* TASK DETAILS
Across the records below, how many lines include the string "public"? State the number and nothing more.

* MATERIAL SUPPLIED
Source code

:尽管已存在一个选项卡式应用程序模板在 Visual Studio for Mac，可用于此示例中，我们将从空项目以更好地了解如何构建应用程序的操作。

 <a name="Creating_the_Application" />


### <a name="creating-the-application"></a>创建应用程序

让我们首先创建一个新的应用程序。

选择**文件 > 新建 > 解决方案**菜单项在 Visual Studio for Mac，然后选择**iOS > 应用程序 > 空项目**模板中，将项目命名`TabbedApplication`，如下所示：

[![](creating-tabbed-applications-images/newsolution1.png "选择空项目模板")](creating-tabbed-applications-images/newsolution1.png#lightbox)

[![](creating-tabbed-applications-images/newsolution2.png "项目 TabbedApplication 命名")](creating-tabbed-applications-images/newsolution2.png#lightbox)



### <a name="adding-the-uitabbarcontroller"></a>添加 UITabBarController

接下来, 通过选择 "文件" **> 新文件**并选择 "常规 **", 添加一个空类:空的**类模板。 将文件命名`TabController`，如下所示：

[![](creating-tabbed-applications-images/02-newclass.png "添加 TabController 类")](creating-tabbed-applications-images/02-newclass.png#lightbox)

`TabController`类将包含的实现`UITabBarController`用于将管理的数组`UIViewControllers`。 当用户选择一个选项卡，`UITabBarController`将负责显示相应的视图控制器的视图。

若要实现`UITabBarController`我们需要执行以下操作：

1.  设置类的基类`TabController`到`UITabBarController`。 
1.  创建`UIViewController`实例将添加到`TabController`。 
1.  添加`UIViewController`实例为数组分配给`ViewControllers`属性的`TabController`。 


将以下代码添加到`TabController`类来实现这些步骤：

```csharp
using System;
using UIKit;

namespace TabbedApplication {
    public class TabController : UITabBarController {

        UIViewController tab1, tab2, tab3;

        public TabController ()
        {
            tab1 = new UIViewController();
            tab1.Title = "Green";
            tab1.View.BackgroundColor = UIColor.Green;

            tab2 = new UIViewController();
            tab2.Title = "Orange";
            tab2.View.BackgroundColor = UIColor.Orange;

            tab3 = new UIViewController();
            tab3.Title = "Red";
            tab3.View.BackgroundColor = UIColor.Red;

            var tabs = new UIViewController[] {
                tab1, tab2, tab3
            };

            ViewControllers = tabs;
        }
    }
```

* RESULT FOR THIS TASK
2